**Your task**
Turn the rows from the beginning through the line containing "List each element's" into a numbered list, skipping blank lines and omitting the pictures.

## Start Records shown

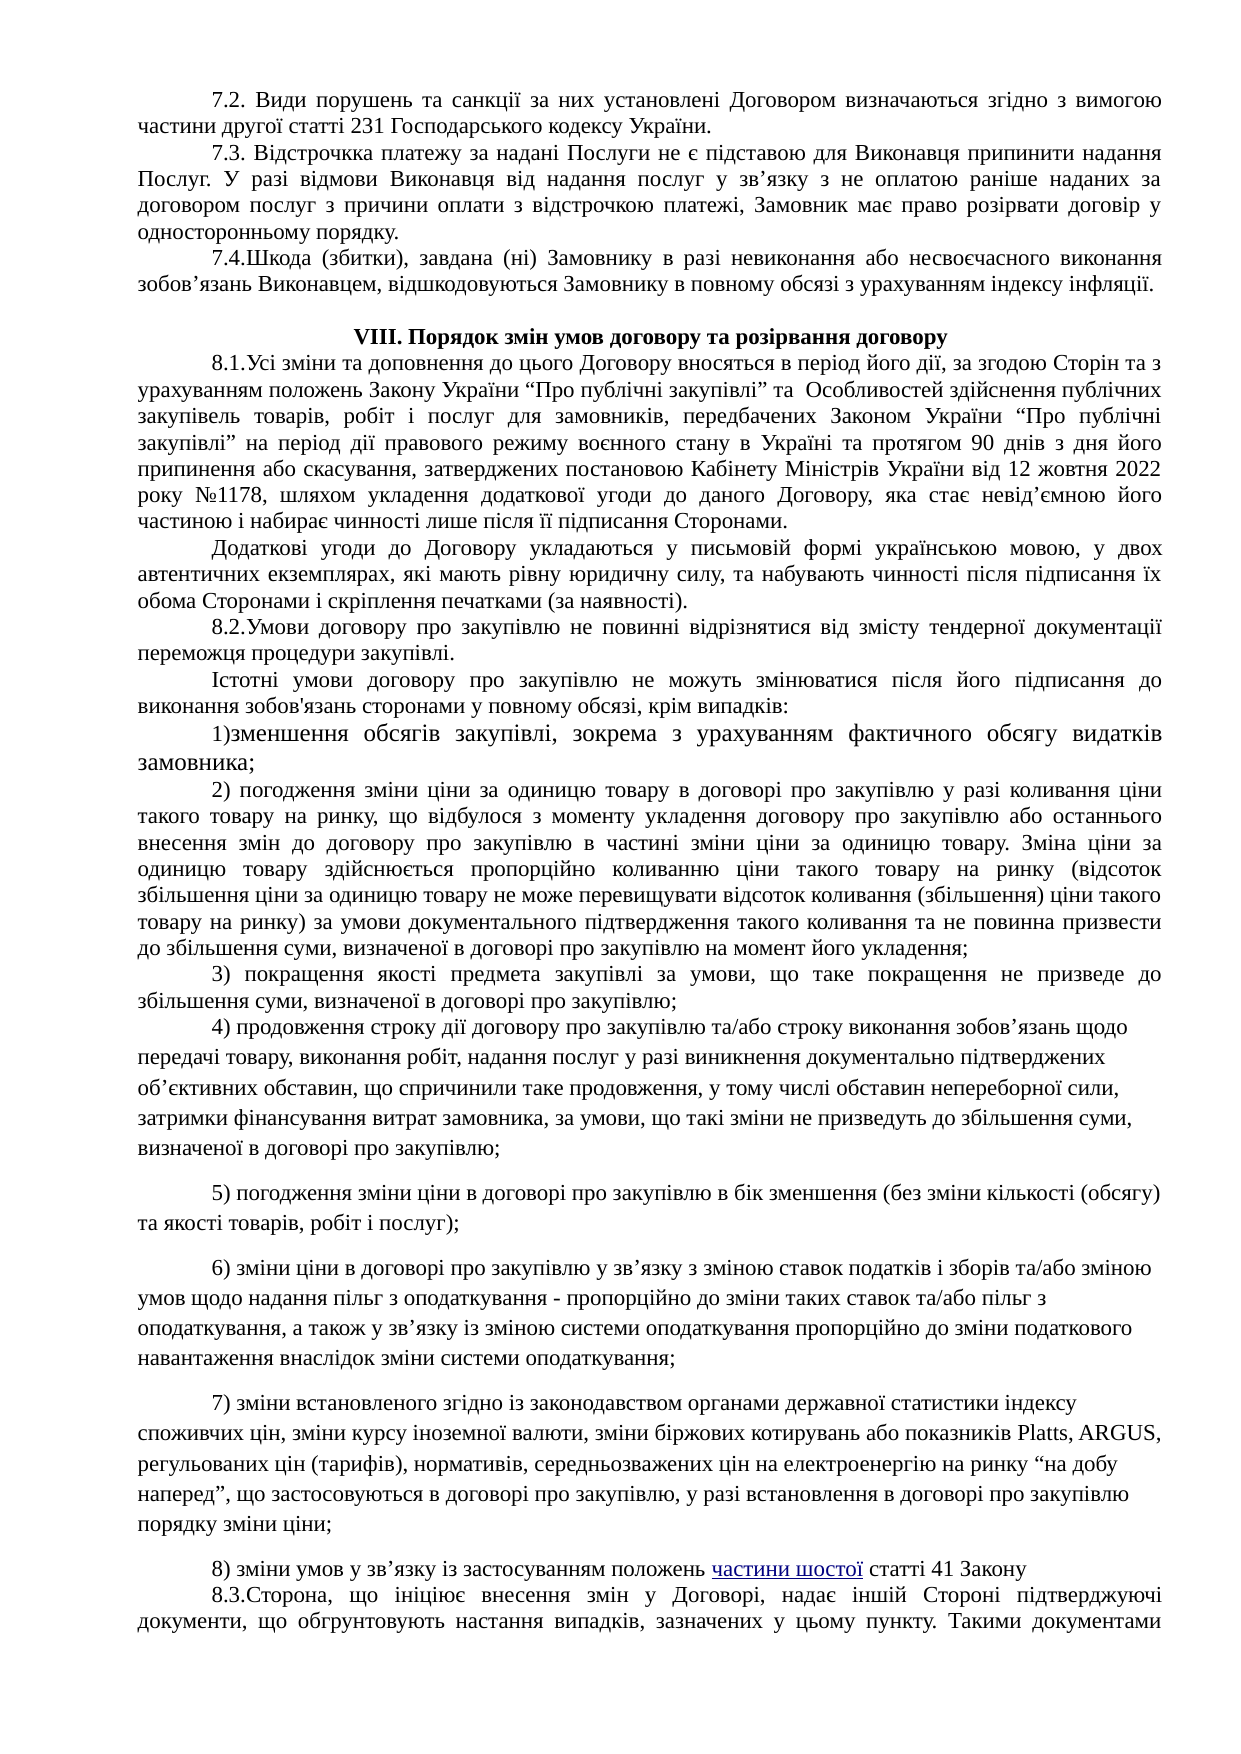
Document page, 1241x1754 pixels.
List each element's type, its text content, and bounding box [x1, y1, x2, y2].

text 6) зміни ціни в договорі про закупівлю у зв’язку з зміною ставок податків і зборів та/або зміною умов щодо надання пільг з оподаткування - пропорційно до зміни таких ставок та/або пільг з оподаткування, а також у зв’язку із зміною системи оподаткування пропорційно до зміни податкового навантаження внаслідок зміни системи оподаткування; [137, 1254, 1163, 1371]
text Істотні умови договору про закупівлю не можуть змінюватися після його підписання до виконання зобов'язань сторонами у повному обсязі, крім випадків: [137, 666, 1163, 718]
text 7.4.Шкода (збитки), завдана (ні) Замовнику в разі невиконання або несвоєчасного виконання зобов’язань Виконавцем, відшкодовуються Замовнику в повному обсязі з урахуванням індексу інфляції. [137, 244, 1163, 297]
text 4) продовження строку дії договору про закупівлю та/або строку виконання зобов’язань щодо передачі товару, виконання робіт, надання послуг у разі виникнення документально підтверджених об’єктивних обставин, що спричинили таке продовження, у тому числі обставин непереборної сили, затримки фінансування витрат замовника, за умови, що такі зміни не призведуть до збільшення суми, визначеної в договорі про закупівлю; [137, 1013, 1163, 1160]
text 7.2. Види порушень та санкції за них установлені Договором визначаються згідно з вимогою частини другої статті 231 Господарського кодексу України. [137, 86, 1163, 139]
text Додаткові угоди до Договору укладаються у письмовій формі українською мовою, у двох автентичних екземплярах, які мають рівну юридичну силу, та набувають чинності після підписання їх обома Сторонами і скріплення печатками (за наявності). [137, 534, 1163, 613]
text 7) зміни встановленого згідно із законодавством органами державної статистики індексу споживчих цін, зміни курсу іноземної валюти, зміни біржових котирувань або показників Platts, ARGUS, регульованих цін (тарифів), нормативів, середньозважених цін на електроенергію на ринку “на добу наперед”, що застосовуються в договорі про закупівлю, у разі встановлення в договорі про закупівлю порядку зміни ціни; [137, 1389, 1163, 1536]
text VIII. Порядок змін умов договору та розірвання договору [137, 323, 1163, 349]
text 7.3. Відстрочкка платежу за надані Послуги не є підставою для Виконавця припинити надання Послуг. У разі відмови Виконавця від надання послуг у зв’язку з не оплатою раніше наданих за договором послуг з причини оплати з відстрочкою платежі, Замовник має право розірвати договір у односторонньому порядку. [137, 139, 1163, 244]
text 1)зменшення обсягів закупівлі, зокрема з урахуванням фактичного обсягу видатків замовника; [137, 718, 1163, 776]
text 8.3.Сторона, що ініціює внесення змін у Договорі, надає іншій Стороні підтверджуючі документи, що обгрунтовують настання випадків, зазначених у цьому пункту. Такими документами [137, 1581, 1163, 1634]
text 8.1.Усі зміни та доповнення до цього Договору вносяться в період його дії, за згодою Сторін та з урахуванням положень Закону України “Про публічні закупівлі” та Особливостей здійснення публічних закупівель товарів, робіт і послуг для замовників, передбачених Законом України “Про публічні закупівлі” на період дії правового режиму воєнного стану в Україні та протягом 90 днів з дня його припинення або скасування, затверджених постановою Кабінету Міністрів України від 12 жовтня 2022 року №1178, шляхом укладення додаткової угоди до даного Договору, яка стає невід’ємною його частиною і набирає чинності лише після її підписання Сторонами. [137, 349, 1163, 534]
text 3) покращення якості предмета закупівлі за умови, що таке покращення не призведе до збільшення суми, визначеної в договорі про закупівлю; [137, 960, 1163, 1013]
text 2) погодження зміни ціни за одиницю товару в договорі про закупівлю у разі коливання ціни такого товару на ринку, що відбулося з моменту укладення договору про закупівлю або останнього внесення змін до договору про закупівлю в частині зміни ціни за одиницю товару. Зміна ціни за одиницю товару здійснюється пропорційно коливанню ціни такого товару на ринку (відсоток збільшення ціни за одиницю товару не може перевищувати відсоток коливання (збільшення) ціни такого товару на ринку) за умови документального підтвердження такого коливання та не повинна призвести до збільшення суми, визначеної в договорі про закупівлю на момент його укладення; [137, 776, 1163, 960]
text 5) погодження зміни ціни в договорі про закупівлю в бік зменшення (без зміни кількості (обсягу) та якості товарів, робіт і послуг); [137, 1179, 1163, 1235]
text 8) зміни умов у зв’язку із застосуванням положень частини шостої статті 41 Закону [137, 1555, 1163, 1581]
text 8.2.Умови договору про закупівлю не повинні відрізнятися від змісту тендерної документації переможця процедури закупівлі. [137, 613, 1163, 666]
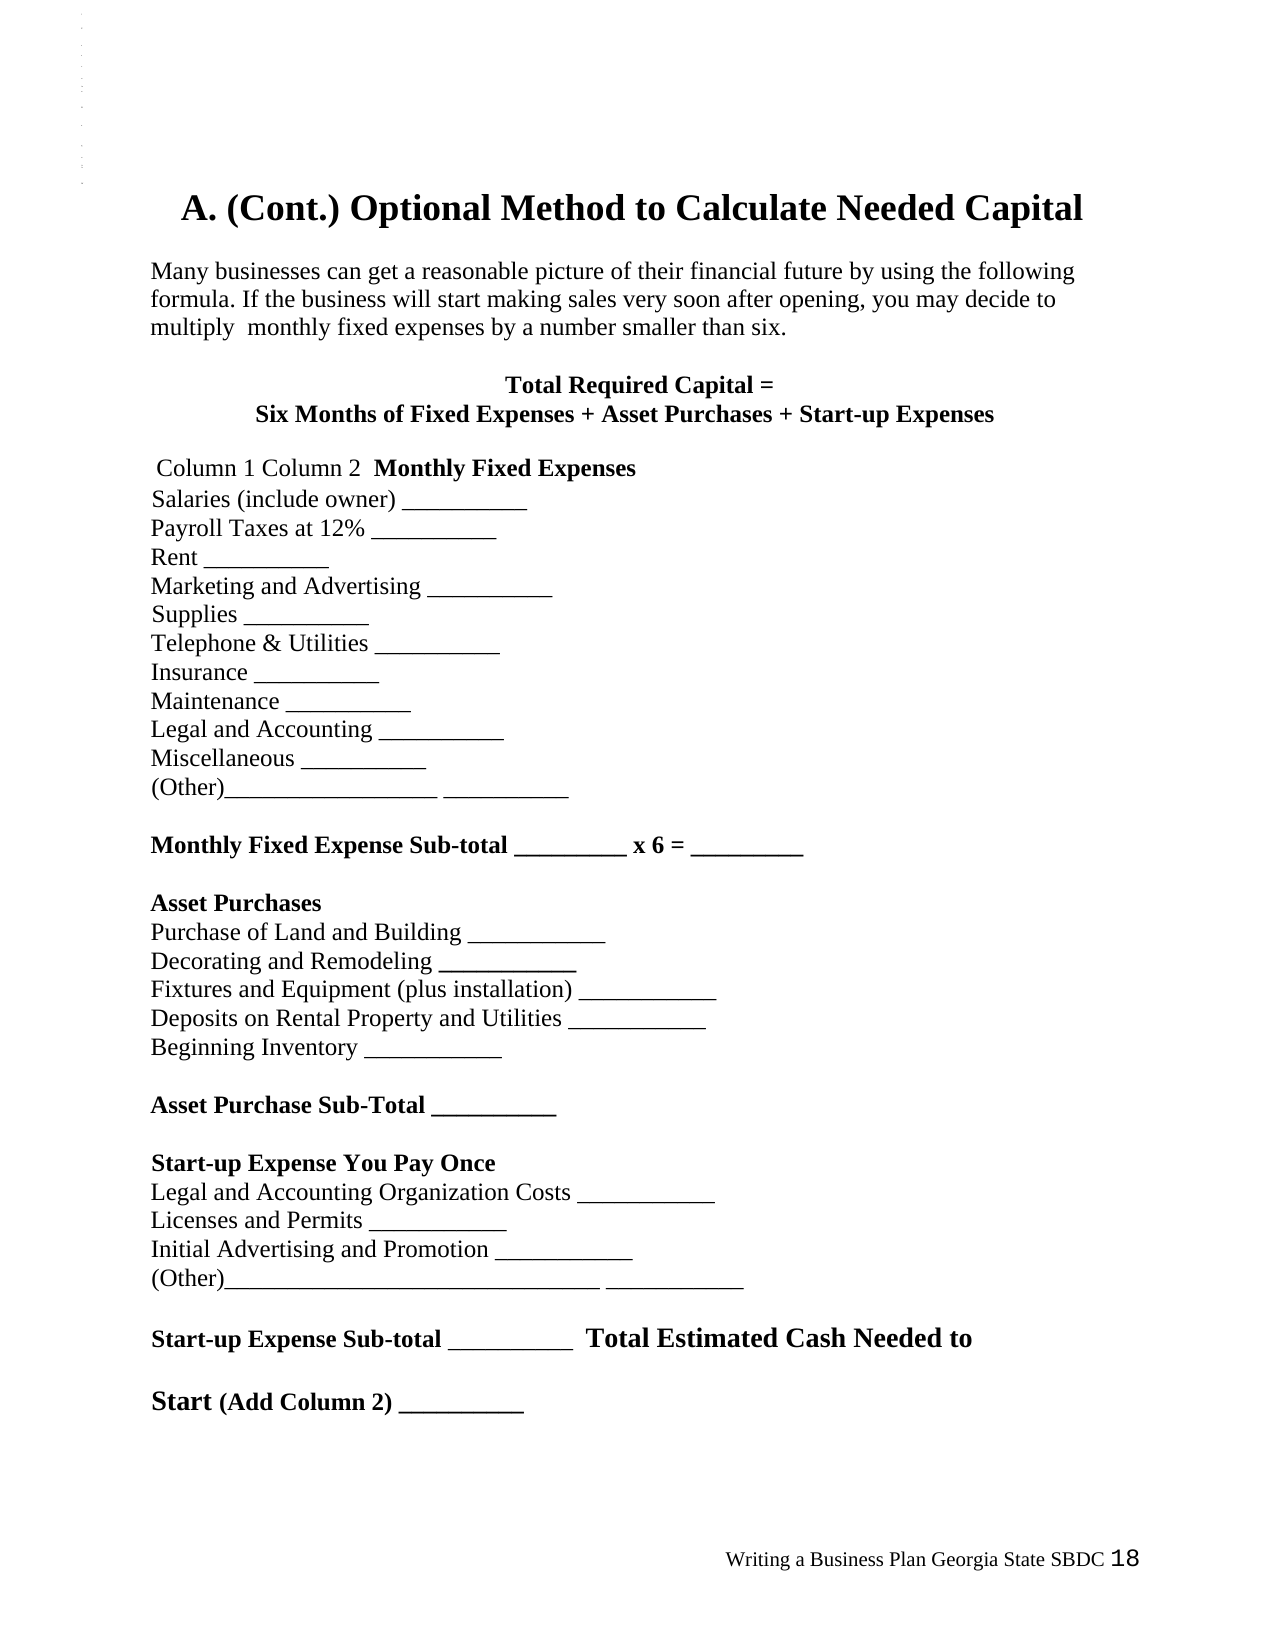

## End Records shown

**Final result**
1. Document page, 1241x1754 pixels.
2. List each element's type, its text content, and bounding box [x1, y1, x2, y2].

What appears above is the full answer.